Even in war, there is a code of ethics that should be followed. Whether this war exists between American soldiers and the insurgency, criminals and their Iraqi/non-Iraqi hostages, or some unknown force and the thousands of gunned down Iraqi civilians, this code of ethics in nonexistant in Iraq.
On the one hand, we have the case of American soldiers and Iraqi civilians who get caught in the middle, sometimes deliberately and sometimes by mistake. The case of Haditha, all over the American media now, is sadly not news in Baghdad, except that such a situation is finally getting covered by the American media with such frenzy. If you take a look at most Iraqi bloggers and their sites, they make no mention of the Haditha affair. Why? Because thousands of innocent Iraqi citizens have been killed by American soldiers since the start of the war, and thousands of homes have been damaged and thousands of innocents have been jailed. Every day you hear of men, women and children killed and/or shot while driving somewhere, or while sitting in their homes. As my husband's cousin was saying around the dinner table this past Friday, 'What's the big deal with Haditha? Why is this massacre getting such coverage and attention?'
Undoubtedly, there are some differences between this massacre and others, running from the deliberate shooting of unarmed women and children, to catching this evidence on tape. But here in Baghdad, this massacre in not top news.

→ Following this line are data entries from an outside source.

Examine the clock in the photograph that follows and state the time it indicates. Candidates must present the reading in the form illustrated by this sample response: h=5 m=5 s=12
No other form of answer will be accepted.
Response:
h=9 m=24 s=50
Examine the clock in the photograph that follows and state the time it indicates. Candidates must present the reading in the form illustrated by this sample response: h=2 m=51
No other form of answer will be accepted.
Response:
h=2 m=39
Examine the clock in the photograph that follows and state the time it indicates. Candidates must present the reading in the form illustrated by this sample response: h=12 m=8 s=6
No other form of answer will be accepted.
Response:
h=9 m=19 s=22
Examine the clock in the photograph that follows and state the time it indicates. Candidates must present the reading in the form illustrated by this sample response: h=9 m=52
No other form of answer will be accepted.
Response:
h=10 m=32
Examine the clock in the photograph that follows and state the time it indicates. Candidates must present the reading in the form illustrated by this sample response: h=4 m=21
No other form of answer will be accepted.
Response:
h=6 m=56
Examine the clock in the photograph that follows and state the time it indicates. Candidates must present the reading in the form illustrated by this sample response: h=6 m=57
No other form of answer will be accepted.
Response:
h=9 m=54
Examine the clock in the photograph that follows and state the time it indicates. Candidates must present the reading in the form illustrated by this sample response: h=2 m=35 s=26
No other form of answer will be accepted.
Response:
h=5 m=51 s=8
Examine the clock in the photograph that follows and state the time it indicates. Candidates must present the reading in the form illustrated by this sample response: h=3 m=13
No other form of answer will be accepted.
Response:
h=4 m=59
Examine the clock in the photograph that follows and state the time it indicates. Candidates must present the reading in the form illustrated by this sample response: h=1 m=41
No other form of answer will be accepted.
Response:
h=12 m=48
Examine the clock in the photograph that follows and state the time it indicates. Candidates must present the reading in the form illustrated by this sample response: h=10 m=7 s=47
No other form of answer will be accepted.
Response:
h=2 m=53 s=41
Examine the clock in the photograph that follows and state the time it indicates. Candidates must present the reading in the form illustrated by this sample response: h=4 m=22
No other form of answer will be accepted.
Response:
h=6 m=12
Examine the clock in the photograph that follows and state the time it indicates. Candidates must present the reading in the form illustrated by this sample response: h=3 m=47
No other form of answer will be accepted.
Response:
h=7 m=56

What is top news here is a growing trend to gun down unarmed women in public. Some new force out there in the streets of crazy Amiriya has decided that it is NOT okay for women to drive, use cell phones or walk uncovered in public, but it IS okay to assassinate these women in broad daylight, in front of anyone unlucky enough to be around at the time.
About two weeks ago, Iraqi bloggers started reporting news that leaflets were being left in certain neighborhoods in the Amiriya district with 'guidelines' for staying alive, including no cell phone use in public for women and no goatee wearing for men.
Today, I got a call from our Amiriya relatives. Cousin 'I', whose Shiite father went into hiding about a month ago (see May 7th post), was telling me why she hadn't been able to go out yesterday to buy some earrings for her new baby. While her mother (my husband's aunt) and I's husband were at her medical clinic yesterday afternoon, they heard a loud commotion in the street. I's husband, M, ran outside to lend a possible hand.
He found one woman in a 'Khaleeji' style abaya dead with a bullet hole to her head, and heard that another woman walking with her had run away from the assassins. Unfortunately, they caught up with her and she was also killed. No one knew why these women were targeted, nor by whom. Their bodies were left for American soldiers to pick up in a bodybag and send to the city morgue.
Again, it has sadly become normal to hear of such killings in broad daylight with no guilty party captured or questioned. But that the targeted ones have become women is a new and horrific situation. In all cultures, through out time, in war and peace, there has remained a code of honor that the killing of women is to be avoided at all costs. We hear of soldiers who find that they are fighting a woman in disguise, and refuse to kill her, though she fights them. In Islamic history, we know that the Prophet (saaws) warned his men not to kill any civilians, no women, children or monks in their monastaries.
And yet, here, we have a growing situation where women do not feel safe anymore; and I'm not talking about on the battlefield, but in their own homes and cities.
It continually pains me to see the utter chaos that has engulfed Iraq, where a man or woman walking in the street is killed in front of others, and his killers get away, with no worry of being captured or questioned. It pains me to see that this merciless killing has gotten even more merciless, if that is possible, targeting women, for God knows what reason. It pains me that bystanders watch these crimes happen, and are powerless to do anything about it. And it pains me that human life has lost its meaning, its honor and its dignity.